Study text –
□ □ □ □ □
Ultramorphological analysis of plaque advancement and cholesterol crystal formation in Ldlr knockout mouse atherosclerosis

The low-density lipoprotein receptor-deficient (Ldlr−/−) mouse has been utilized by cardiovascular researchers for more than two decades to study atherosclerosis. However, there has not yet been a systematic effort to document the ultrastructural changes that accompany the progression of atherosclerotic plaque in this model. Employing several different staining and microscopic techniques, including immunohistochemistry, as well as electron and polarized microscopy, we analyzed atherosclerotic lesion development in Ldlr−/− mice fed an atherogenic diet over time. Lipid-like deposits occurred in the subendothelial space after only one week of atherogenic diet. At two weeks, cholesterol crystals (CC) formed and increased thereafter. Lipid, CC, vascular smooth muscles cells, and collagen progressively increased over time, while after 4 weeks, relative macrophage content decreased. Accelerated accumulation of plate- and needle-shaped CC accompanied plaque core necrosis. Lastly, CC were surrounded by cholesterol microdomains, which co-localized with CC through all stages of atherosclerosis, indicating that the cholesterol microdomains may be a source of CC. Here, we have documented, for the first time in a comprehensive way, atherosclerotic plaque morphology and composition from early to advanced stages in the Ldlr−/− mouse, one of the most commonly used animal models utilized in atherosclerosis research. [Display omitted] •Ultrastructural detail of atherosclerotic plaque composition throughout all stages of atherosclerosis in LDL-R null mice.•Documentation of the formation and appearance of cholesterol crystals from the very genesis to advanced atherosclerosis.•The use of a monoclonal antibody against cholesterol microdomain to locate cholesterol crystals in the plaque.
□ □ □ □ □
Records shown –
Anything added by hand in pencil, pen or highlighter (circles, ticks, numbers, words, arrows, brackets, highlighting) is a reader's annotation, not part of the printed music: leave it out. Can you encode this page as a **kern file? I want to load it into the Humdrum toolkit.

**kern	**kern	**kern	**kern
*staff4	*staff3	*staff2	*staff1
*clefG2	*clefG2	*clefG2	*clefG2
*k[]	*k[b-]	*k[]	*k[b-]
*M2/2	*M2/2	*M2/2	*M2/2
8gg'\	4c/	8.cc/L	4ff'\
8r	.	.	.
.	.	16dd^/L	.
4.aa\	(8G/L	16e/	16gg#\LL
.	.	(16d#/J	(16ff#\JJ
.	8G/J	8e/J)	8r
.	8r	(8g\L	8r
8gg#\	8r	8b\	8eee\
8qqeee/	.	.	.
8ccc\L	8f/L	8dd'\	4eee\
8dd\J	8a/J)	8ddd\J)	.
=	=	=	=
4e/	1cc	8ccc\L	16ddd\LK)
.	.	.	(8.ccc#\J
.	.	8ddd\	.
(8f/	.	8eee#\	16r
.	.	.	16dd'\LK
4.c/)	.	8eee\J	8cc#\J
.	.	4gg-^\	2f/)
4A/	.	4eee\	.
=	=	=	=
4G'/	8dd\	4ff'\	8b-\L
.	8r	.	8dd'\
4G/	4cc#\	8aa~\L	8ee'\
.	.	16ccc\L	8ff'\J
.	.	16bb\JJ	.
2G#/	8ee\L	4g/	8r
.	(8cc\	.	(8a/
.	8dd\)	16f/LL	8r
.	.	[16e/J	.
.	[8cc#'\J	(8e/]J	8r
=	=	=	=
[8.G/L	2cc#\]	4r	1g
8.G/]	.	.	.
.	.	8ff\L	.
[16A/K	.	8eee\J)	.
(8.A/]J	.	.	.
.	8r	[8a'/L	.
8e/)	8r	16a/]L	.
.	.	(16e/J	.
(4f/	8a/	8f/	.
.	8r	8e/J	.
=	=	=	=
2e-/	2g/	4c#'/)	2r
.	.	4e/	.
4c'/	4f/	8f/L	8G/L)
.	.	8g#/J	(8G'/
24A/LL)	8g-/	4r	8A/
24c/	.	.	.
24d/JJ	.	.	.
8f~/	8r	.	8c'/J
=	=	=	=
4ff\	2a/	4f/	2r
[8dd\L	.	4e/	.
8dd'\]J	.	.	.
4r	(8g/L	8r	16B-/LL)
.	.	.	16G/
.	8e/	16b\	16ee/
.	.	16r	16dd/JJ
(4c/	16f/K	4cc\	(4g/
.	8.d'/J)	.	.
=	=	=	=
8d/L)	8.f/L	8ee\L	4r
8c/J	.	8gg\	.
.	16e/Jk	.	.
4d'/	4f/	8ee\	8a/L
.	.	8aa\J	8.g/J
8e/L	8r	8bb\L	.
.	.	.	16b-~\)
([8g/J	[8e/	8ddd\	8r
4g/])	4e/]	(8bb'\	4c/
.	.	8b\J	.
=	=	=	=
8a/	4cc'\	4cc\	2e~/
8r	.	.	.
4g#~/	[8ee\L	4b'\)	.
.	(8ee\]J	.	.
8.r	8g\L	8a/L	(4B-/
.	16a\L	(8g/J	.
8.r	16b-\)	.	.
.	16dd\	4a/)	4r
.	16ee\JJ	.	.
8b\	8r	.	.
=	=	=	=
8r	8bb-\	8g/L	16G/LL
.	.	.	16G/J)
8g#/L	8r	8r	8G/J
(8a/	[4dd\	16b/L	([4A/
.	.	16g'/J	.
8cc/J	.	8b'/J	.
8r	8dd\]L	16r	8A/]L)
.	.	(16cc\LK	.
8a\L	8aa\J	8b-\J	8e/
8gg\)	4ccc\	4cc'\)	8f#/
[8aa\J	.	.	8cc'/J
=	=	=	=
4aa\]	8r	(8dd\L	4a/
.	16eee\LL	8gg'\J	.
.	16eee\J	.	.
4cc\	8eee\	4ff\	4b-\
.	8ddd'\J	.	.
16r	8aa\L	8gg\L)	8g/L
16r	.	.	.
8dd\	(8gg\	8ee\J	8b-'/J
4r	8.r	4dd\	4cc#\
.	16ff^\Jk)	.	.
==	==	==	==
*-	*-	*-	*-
□ □ □ □ □
Copy out the entire text on plaque advancement and cholesterol crystal formation in Ldlr knockout mice, word for word.

Solved exercise –
Ultramorphological analysis of plaque advancement and cholesterol crystal formation in Ldlr knockout mouse atherosclerosis

The low-density lipoprotein receptor-deficient (Ldlr−/−) mouse has been utilized by cardiovascular researchers for more than two decades to study atherosclerosis. However, there has not yet been a systematic effort to document the ultrastructural changes that accompany the progression of atherosclerotic plaque in this model. Employing several different staining and microscopic techniques, including immunohistochemistry, as well as electron and polarized microscopy, we analyzed atherosclerotic lesion development in Ldlr−/− mice fed an atherogenic diet over time. Lipid-like deposits occurred in the subendothelial space after only one week of atherogenic diet. At two weeks, cholesterol crystals (CC) formed and increased thereafter. Lipid, CC, vascular smooth muscles cells, and collagen progressively increased over time, while after 4 weeks, relative macrophage content decreased. Accelerated accumulation of plate- and needle-shaped CC accompanied plaque core necrosis. Lastly, CC were surrounded by cholesterol microdomains, which co-localized with CC through all stages of atherosclerosis, indicating that the cholesterol microdomains may be a source of CC. Here, we have documented, for the first time in a comprehensive way, atherosclerotic plaque morphology and composition from early to advanced stages in the Ldlr−/− mouse, one of the most commonly used animal models utilized in atherosclerosis research. [Display omitted] •Ultrastructural detail of atherosclerotic plaque composition throughout all stages of atherosclerosis in LDL-R null mice.•Documentation of the formation and appearance of cholesterol crystals from the very genesis to advanced atherosclerosis.•The use of a monoclonal antibody against cholesterol microdomain to locate cholesterol crystals in the plaque.